演習の目的 >> RSウイルス感染に関する記事のうち、「RSウイルスについて、鈴木さ」から始まり「そうだった」と振り返ります。」で終わる範囲を、改変せずに出力してください。

長男・笑福ちゃんがRSウイルスに感染したことを語る鈴木おさむさん
長男・笑福ちゃんがRSウイルスに感染したことを語る鈴木おさむさん

 製薬会社アッヴィが東京都内で3日に開いたプレスセミナーで、鈴木さんは昨夏のことを話しました。

 RSウイルスについて、鈴木さんが初めて知ったのは、一緒に番組を手がけるスタッフの女性からでした。この女性の子どもは生後半年ほどで感染し高熱が続いたそうです。子どもが生まれた際にはRSウイルスに気をつけるようにと助言を受けていて、「僕の中ではRSウイルスはすごい認識していたんです」と振り返ります。

RSウイルスについて語る鈴木おさむさん(写真左)と、神奈川県立こども医療センターの今川智之さん
RSウイルスについて語る鈴木おさむさん(写真左)と、神奈川県立こども医療センターの今川智之さん

 鈴木さんは2015年6月に笑福ちゃんが誕生すると、1年間仕事を抑えて、育児に取り組みました。新生児や生後6カ月以内の乳児はRSウイルスに感染すると、重症化するリスクが高まることから、「最初の冬はめちゃくちゃ注意していたんですよ」(鈴木さん)。

アッヴィのRSウイルス感染症啓発キャラクター「アルエス」の登場に笑顔を見せる鈴木おさむさん(写真中央)と神奈川県立こども医療センターの今川智之さん
アッヴィのRSウイルス感染症啓発キャラクター「アルエス」の登場に笑顔を見せる鈴木おさむさん(写真中央)と神奈川県立こども医療センターの今川智之さん

 感染することなく迎えた翌年8月、1歳2カ月になった笑福ちゃんが発熱しました。最初は風邪と診断されましたが、数日経ってもなかなか熱が下がらず、ぐったりした様子で「これはおかしい」と再度受診。念のために受けた検査でRSウイルス感染症と判明。笑福ちゃんは入院し、酸素吸入も受けました。

 鈴木さんは「まさか夏にかかることはないと思っていた。色々な病気を経験したが、熱の上がり方がすごく怖くて、せきですごく苦しそうだった」と振り返ります。

確認用データ >>
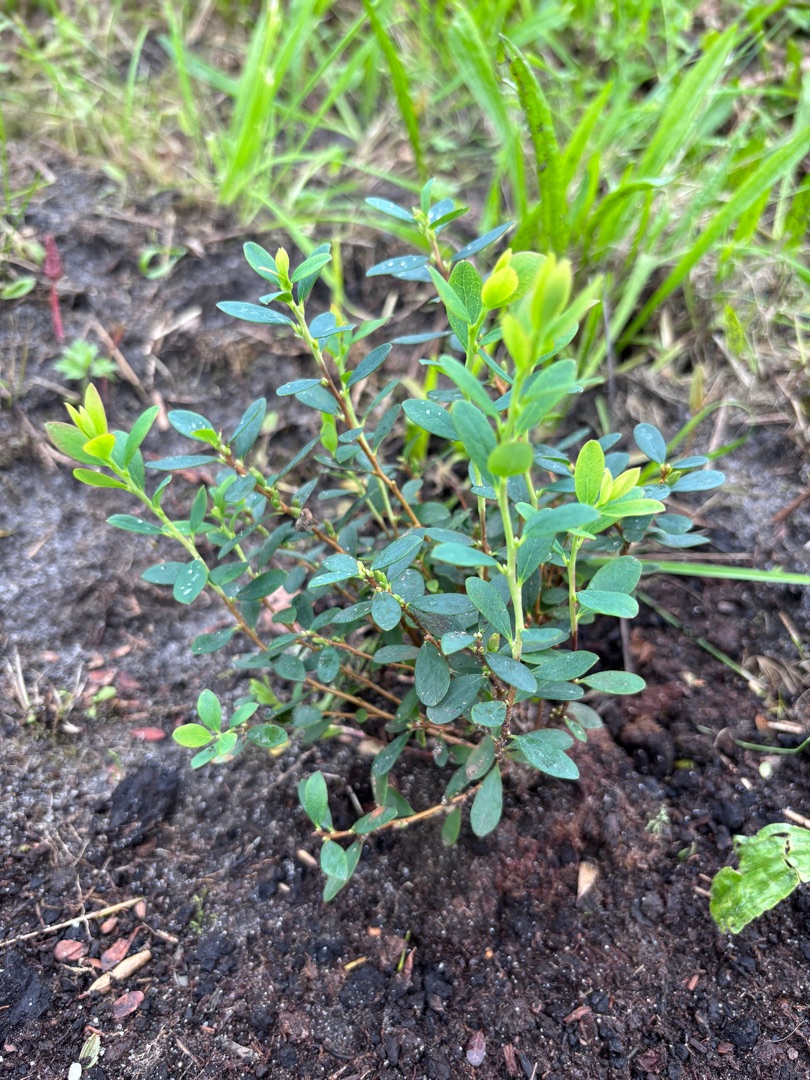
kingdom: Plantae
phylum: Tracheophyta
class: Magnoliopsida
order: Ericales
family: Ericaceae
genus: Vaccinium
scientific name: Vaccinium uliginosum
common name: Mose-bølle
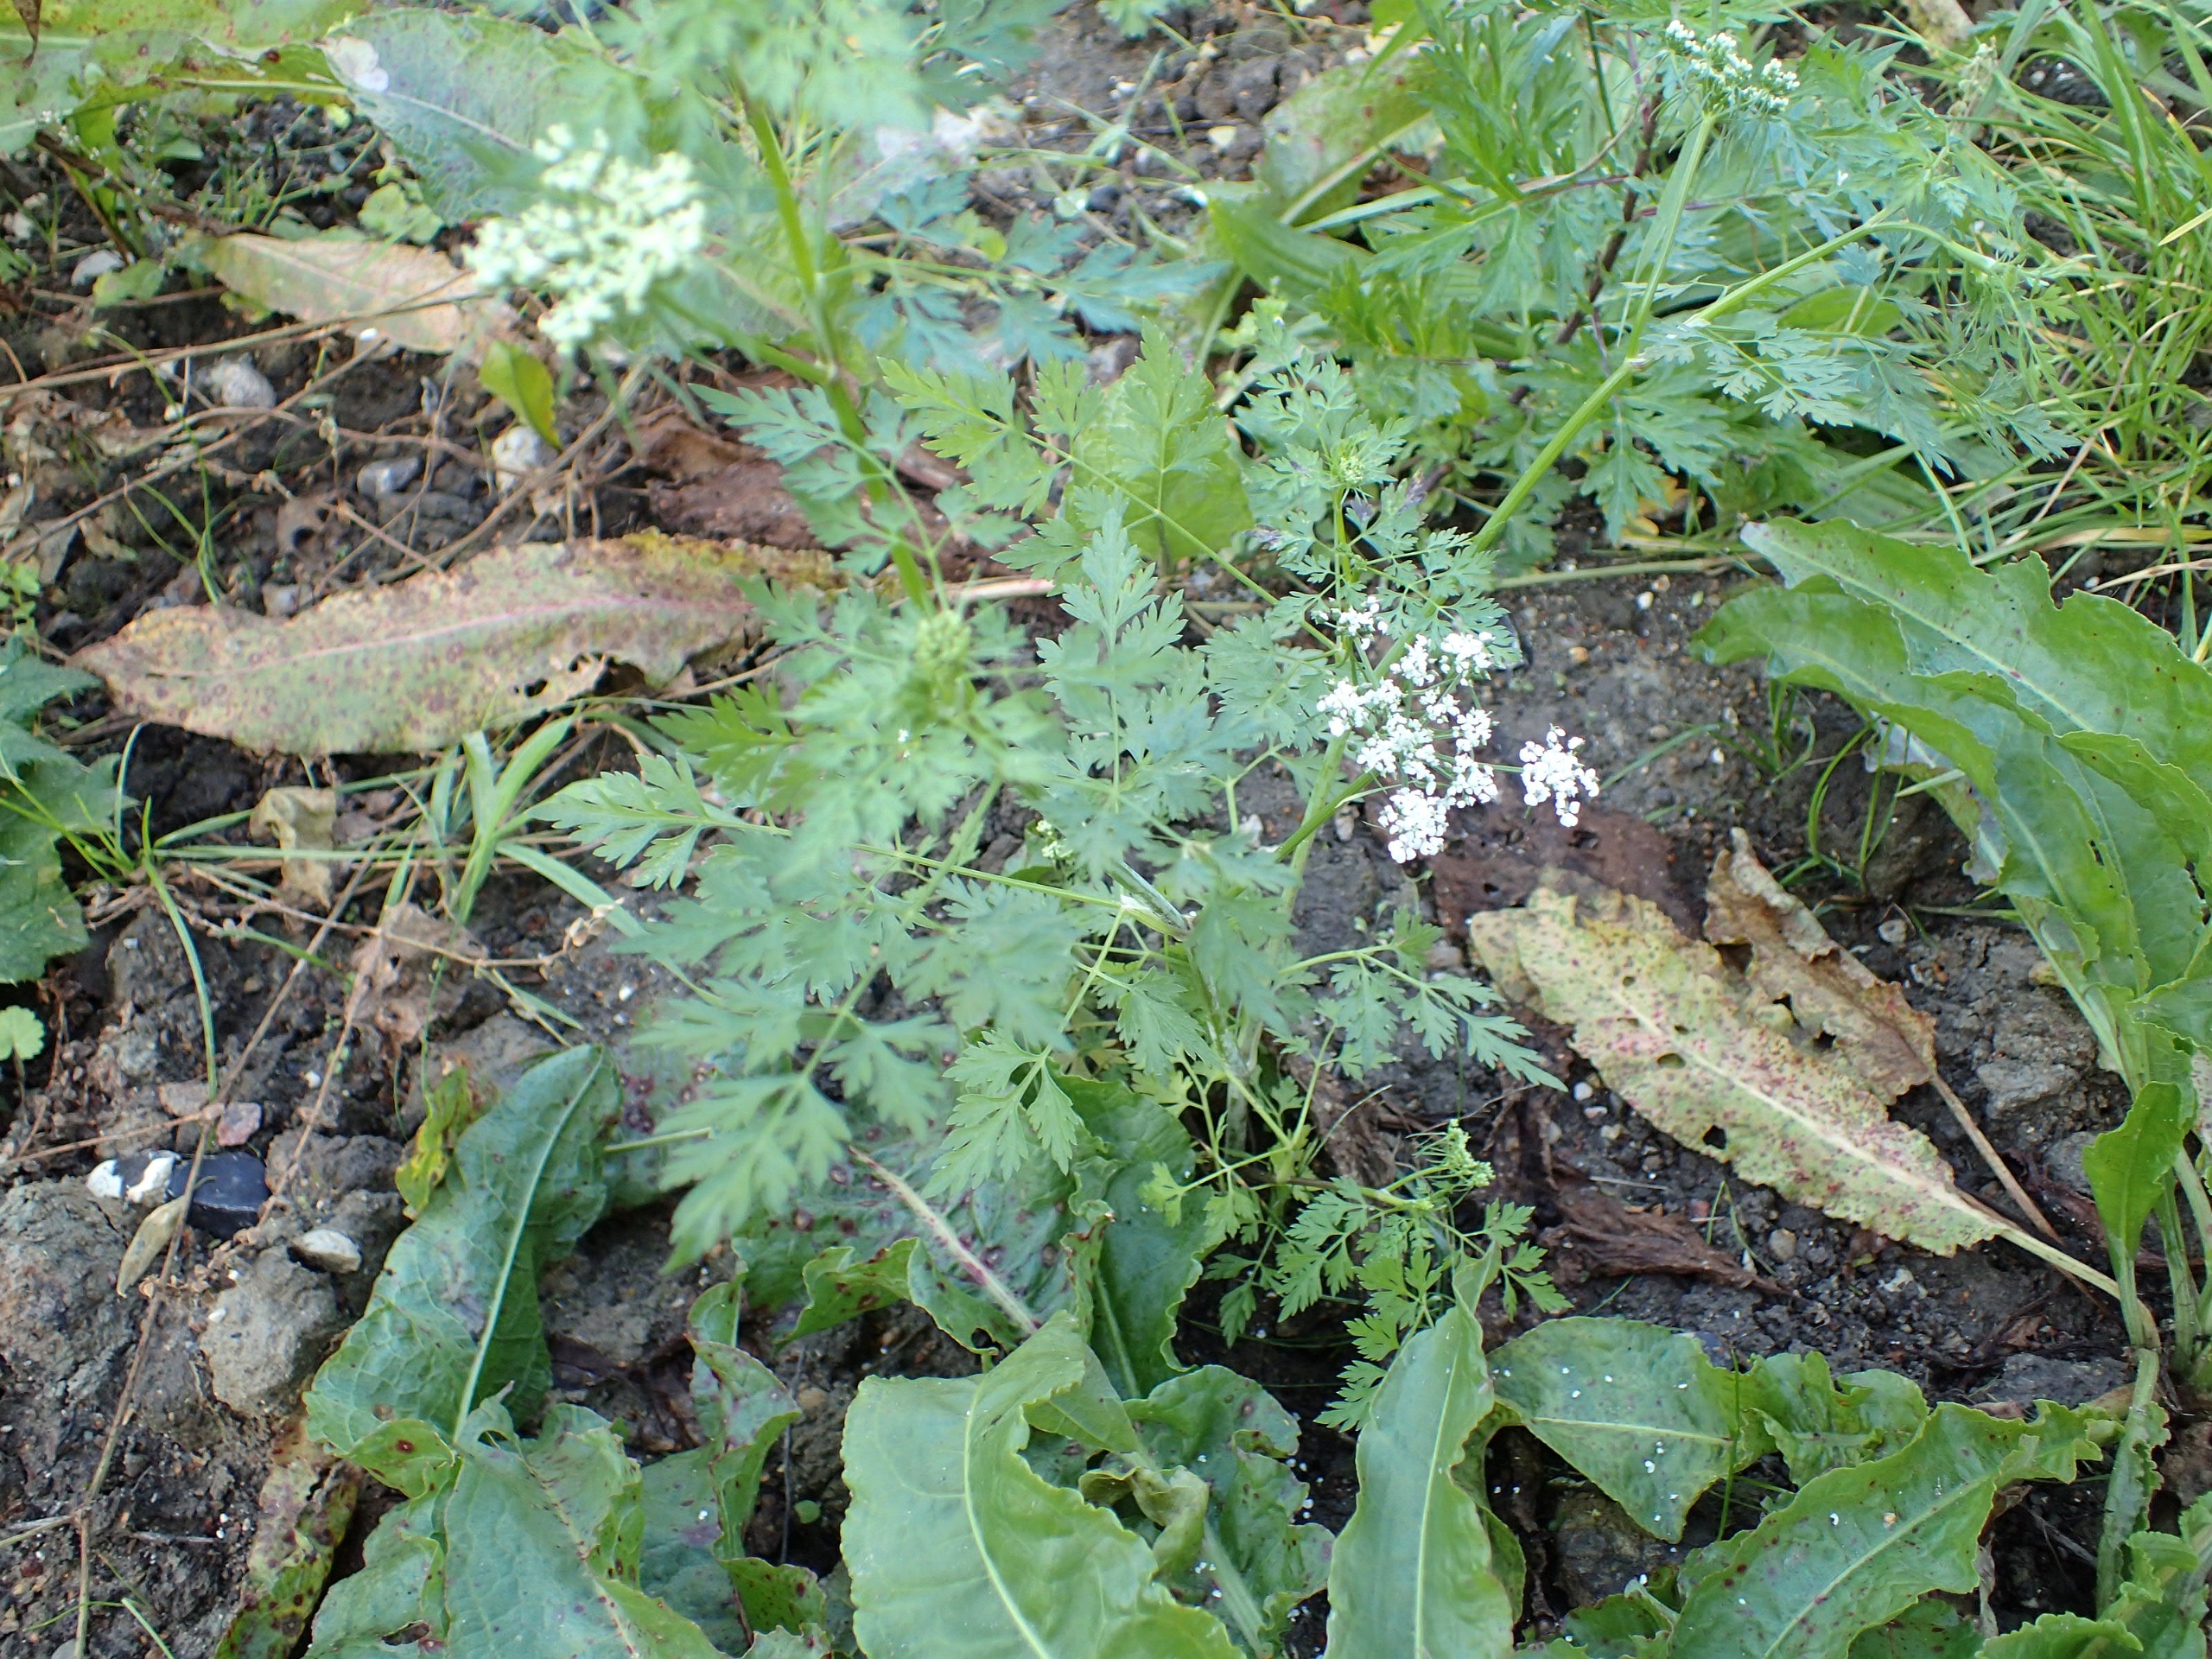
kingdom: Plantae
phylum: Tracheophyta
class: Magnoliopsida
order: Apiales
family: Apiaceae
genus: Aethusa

--

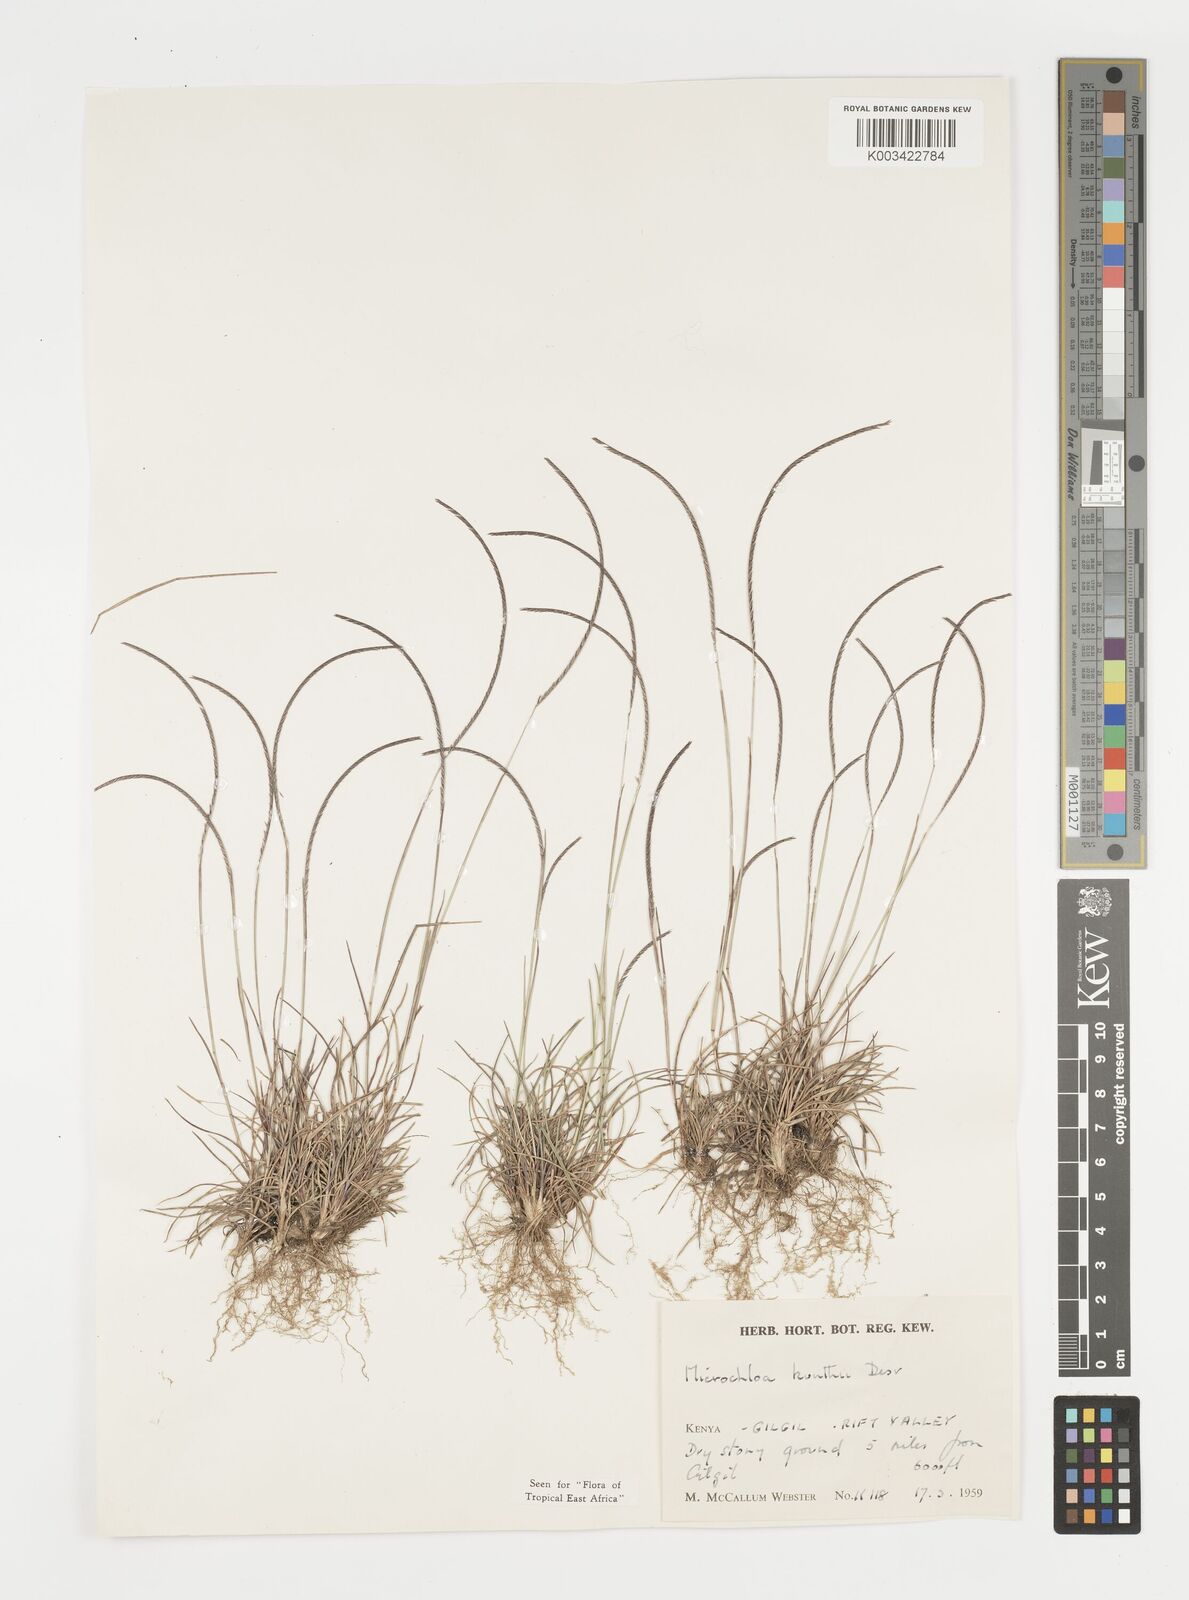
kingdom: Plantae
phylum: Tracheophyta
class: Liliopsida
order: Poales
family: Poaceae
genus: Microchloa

解答欄 >>
RSウイルスについて、鈴木さんが初めて知ったのは、一緒に番組を手がけるスタッフの女性からでした。この女性の子どもは生後半年ほどで感染し高熱が続いたそうです。子どもが生まれた際にはRSウイルスに気をつけるようにと助言を受けていて、「僕の中ではRSウイルスはすごい認識していたんです」と振り返ります。

RSウイルスについて語る鈴木おさむさん(写真左)と、神奈川県立こども医療センターの今川智之さん
RSウイルスについて語る鈴木おさむさん(写真左)と、神奈川県立こども医療センターの今川智之さん

 鈴木さんは2015年6月に笑福ちゃんが誕生すると、1年間仕事を抑えて、育児に取り組みました。新生児や生後6カ月以内の乳児はRSウイルスに感染すると、重症化するリスクが高まることから、「最初の冬はめちゃくちゃ注意していたんですよ」(鈴木さん)。

アッヴィのRSウイルス感染症啓発キャラクター「アルエス」の登場に笑顔を見せる鈴木おさむさん(写真中央)と神奈川県立こども医療センターの今川智之さん
アッヴィのRSウイルス感染症啓発キャラクター「アルエス」の登場に笑顔を見せる鈴木おさむさん(写真中央)と神奈川県立こども医療センターの今川智之さん

 感染することなく迎えた翌年8月、1歳2カ月になった笑福ちゃんが発熱しました。最初は風邪と診断されましたが、数日経ってもなかなか熱が下がらず、ぐったりした様子で「これはおかしい」と再度受診。念のために受けた検査でRSウイルス感染症と判明。笑福ちゃんは入院し、酸素吸入も受けました。

 鈴木さんは「まさか夏にかかることはないと思っていた。色々な病気を経験したが、熱の上がり方がすごく怖くて、せきですごく苦しそうだった」と振り返ります。